The pipette filter removes solid impurities from the compound solution before crystallization begins. A small piece of Kimwipe is placed in the glass pipette and pressed to the bottom. The sample solution passes through the filter by gentle bulb pressure, ensuring only pure dissolved compound enters the NMR tube for clean crystal formation.
Q5: How does X-ray crystallography determine molecular structure?
When X-rays hit a crystal with ordered atoms, electrons scatter the rays, producing constructive interference and a characteristic diffraction pattern. The crystal is rotated to collect patterns from multiple angles. With sufficient diffraction data, the three-dimensional spatial arrangement of atoms can be derived, revealing the molecule's complete structure and composition.
Q6: What alternative methods can be used to grow X-ray-quality crystals?

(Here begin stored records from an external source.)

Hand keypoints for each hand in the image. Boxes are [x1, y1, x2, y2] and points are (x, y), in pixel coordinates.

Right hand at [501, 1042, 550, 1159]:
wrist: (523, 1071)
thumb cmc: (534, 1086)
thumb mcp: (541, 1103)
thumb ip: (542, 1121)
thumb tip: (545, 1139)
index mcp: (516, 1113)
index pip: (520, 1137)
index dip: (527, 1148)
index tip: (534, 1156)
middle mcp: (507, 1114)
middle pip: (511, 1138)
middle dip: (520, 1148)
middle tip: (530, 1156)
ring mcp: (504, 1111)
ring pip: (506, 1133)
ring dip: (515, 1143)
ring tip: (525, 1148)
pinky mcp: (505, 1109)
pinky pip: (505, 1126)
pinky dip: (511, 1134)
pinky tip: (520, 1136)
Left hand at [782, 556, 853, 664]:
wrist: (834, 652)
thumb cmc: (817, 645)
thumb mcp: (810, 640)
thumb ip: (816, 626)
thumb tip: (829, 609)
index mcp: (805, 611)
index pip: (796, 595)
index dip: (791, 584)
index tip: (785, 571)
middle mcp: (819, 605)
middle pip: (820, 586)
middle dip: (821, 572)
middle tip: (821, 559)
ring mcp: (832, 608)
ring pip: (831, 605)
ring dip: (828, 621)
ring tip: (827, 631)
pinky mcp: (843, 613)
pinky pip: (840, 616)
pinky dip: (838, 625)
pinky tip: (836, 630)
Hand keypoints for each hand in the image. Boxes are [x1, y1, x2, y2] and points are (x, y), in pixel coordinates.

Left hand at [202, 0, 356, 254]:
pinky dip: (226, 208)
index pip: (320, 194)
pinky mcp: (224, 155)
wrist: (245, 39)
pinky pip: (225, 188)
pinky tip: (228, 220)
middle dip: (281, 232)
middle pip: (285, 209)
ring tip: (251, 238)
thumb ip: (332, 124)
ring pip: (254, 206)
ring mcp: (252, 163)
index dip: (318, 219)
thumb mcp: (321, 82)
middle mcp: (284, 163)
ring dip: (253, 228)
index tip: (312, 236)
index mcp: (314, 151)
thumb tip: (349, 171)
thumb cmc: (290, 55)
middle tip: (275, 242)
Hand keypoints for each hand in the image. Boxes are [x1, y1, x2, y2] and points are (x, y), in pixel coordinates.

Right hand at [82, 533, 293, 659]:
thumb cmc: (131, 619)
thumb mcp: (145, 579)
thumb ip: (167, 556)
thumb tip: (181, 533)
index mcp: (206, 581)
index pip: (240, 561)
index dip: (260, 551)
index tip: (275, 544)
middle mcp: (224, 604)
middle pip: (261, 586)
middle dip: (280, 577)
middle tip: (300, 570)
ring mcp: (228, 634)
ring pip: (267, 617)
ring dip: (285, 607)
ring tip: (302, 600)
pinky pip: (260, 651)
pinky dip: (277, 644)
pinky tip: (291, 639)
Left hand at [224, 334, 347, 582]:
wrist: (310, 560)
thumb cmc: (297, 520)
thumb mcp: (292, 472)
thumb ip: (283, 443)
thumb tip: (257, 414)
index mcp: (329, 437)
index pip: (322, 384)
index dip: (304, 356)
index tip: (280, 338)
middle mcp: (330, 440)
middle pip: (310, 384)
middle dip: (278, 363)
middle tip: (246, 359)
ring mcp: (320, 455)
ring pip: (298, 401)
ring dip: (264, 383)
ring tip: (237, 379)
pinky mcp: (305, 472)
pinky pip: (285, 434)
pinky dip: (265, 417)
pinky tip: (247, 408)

Besides liquid-liquid diffusion, recrystallization methods include vapor diffusion, slow evaporation, and heating-cooling cycles. In slow evaporation, the compound dissolves in solvent in a container with a small hole; as solvent evaporates, concentration increases until crystallization occurs. Protein crystallization often requires specialized techniques like purifying compounds by recrystallization under mineral oil.
Q7: Why is single-crystal X-ray diffraction preferred over powder diffraction?
Single-crystal X-ray diffraction preserves three-dimensional structural information because each crystal orientation is distinct. Powder diffraction loses this spatial data since all possible orientations exist simultaneously in the sample. While powder diffraction excels at analyzing crystalline mixtures and assessing amorphous structure crystallinity, single-crystal methods provide superior structural detail for determining molecular shape.